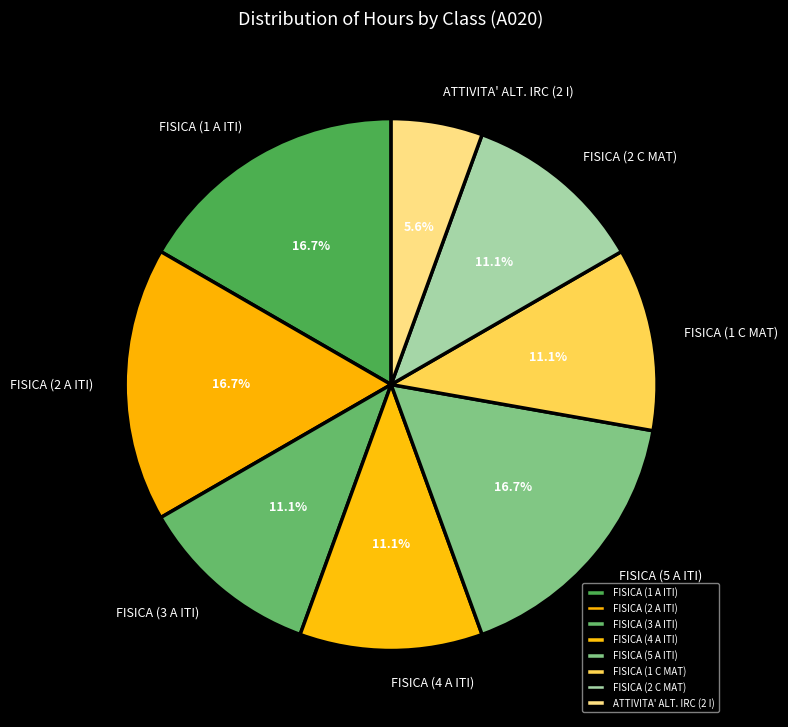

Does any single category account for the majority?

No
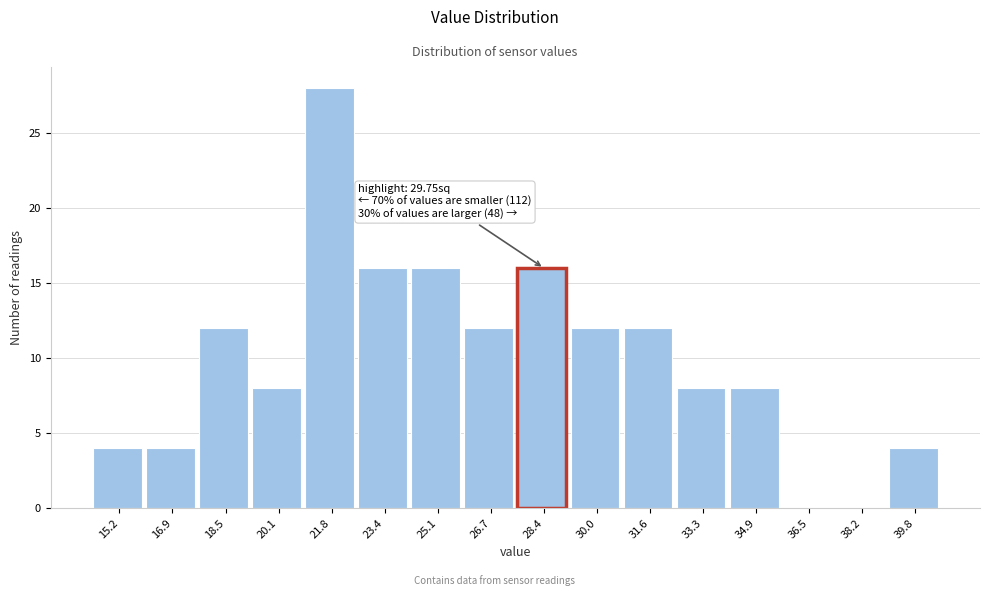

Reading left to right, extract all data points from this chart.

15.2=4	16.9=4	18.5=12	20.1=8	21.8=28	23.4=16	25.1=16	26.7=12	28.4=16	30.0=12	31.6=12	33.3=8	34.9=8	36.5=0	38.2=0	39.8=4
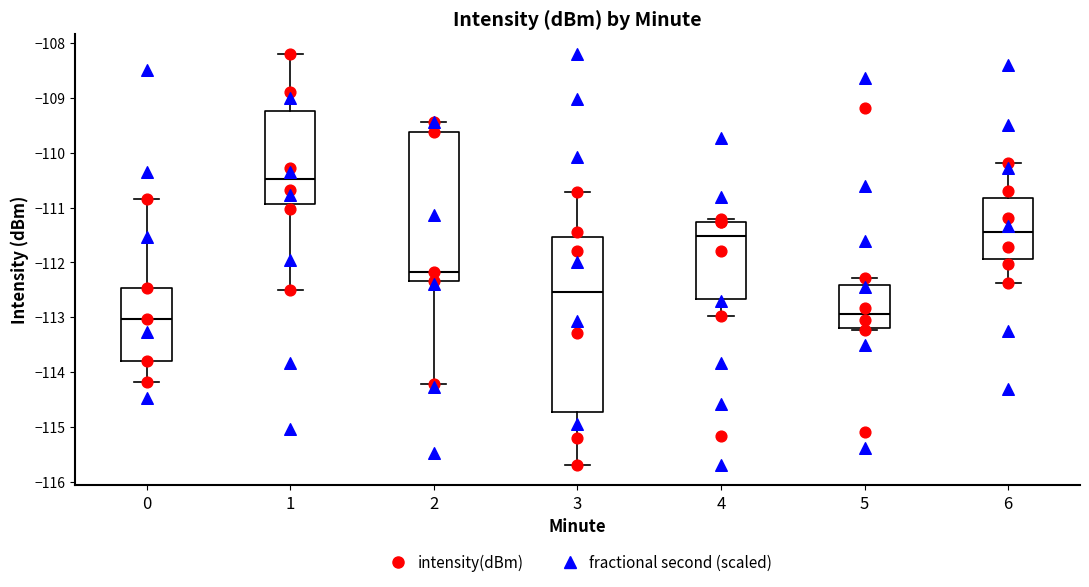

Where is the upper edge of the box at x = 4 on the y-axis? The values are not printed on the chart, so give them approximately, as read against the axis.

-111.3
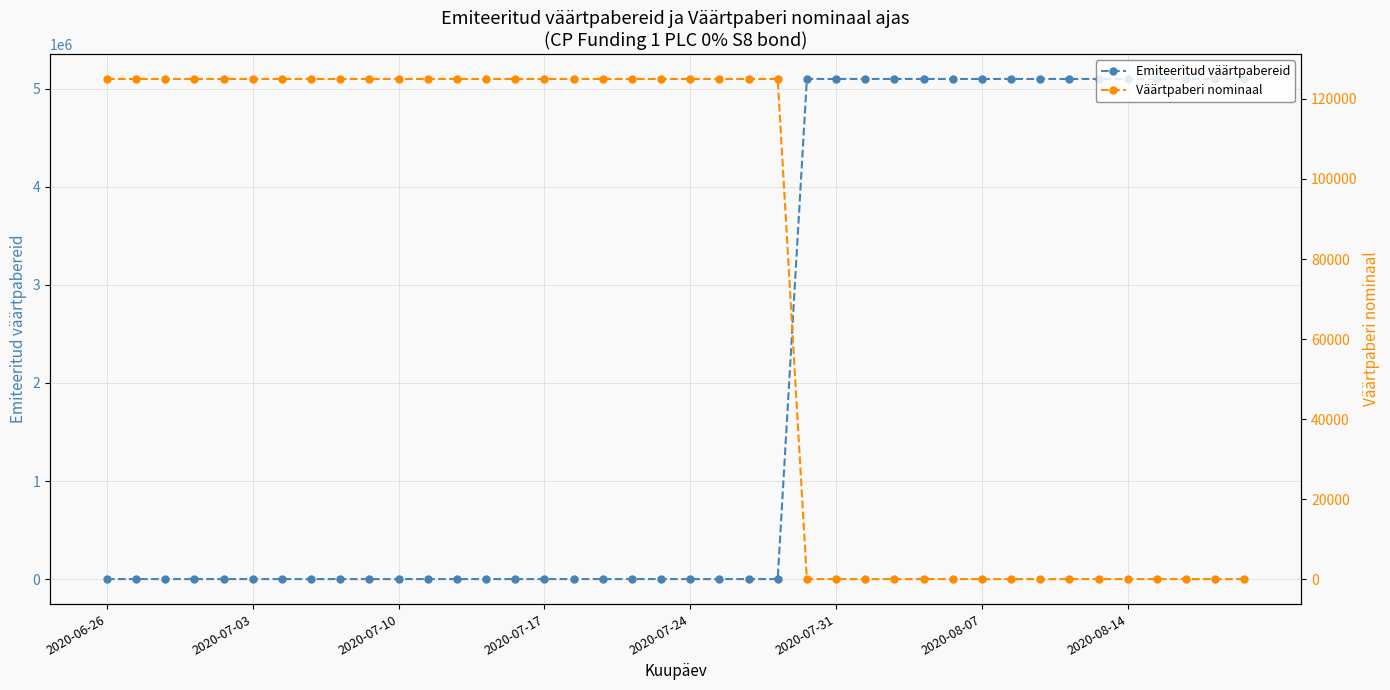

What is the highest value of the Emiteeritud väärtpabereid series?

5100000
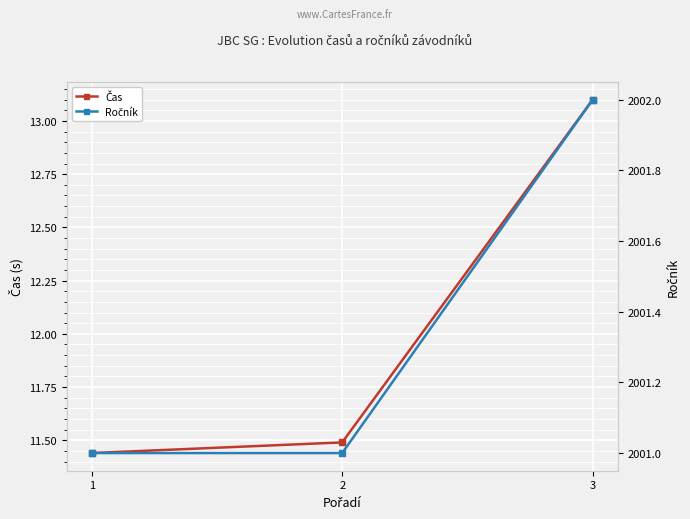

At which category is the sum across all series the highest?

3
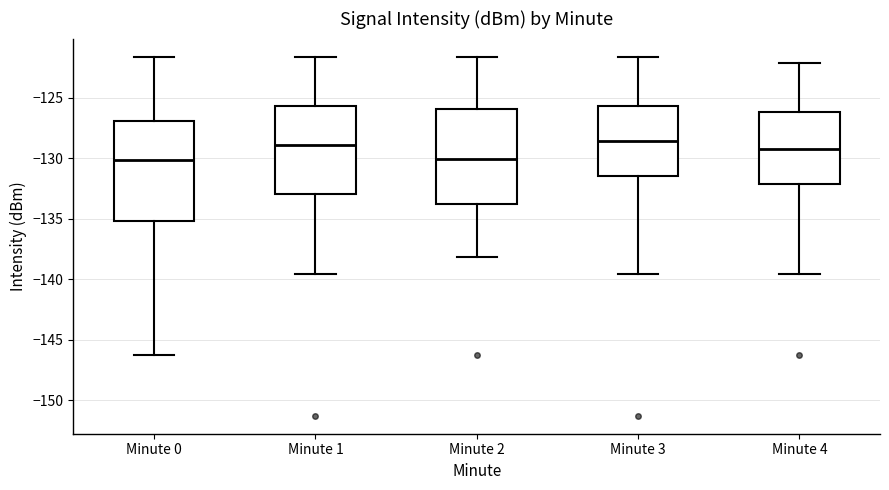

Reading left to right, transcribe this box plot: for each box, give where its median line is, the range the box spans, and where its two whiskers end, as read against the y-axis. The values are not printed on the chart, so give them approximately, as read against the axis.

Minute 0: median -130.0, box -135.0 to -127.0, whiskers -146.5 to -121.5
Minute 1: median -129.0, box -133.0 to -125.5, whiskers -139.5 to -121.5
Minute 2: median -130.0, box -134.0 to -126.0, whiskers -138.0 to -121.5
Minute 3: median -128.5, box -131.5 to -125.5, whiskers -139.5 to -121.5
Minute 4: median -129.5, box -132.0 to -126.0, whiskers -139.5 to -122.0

▶ **Work to complete**
Please identify every line in the entries above that contains the word "category", matching case exactly, and copy each such line in full.

▶ **Result for this task**
Does any single category account for the majority?
At which category is the sum across all series the highest?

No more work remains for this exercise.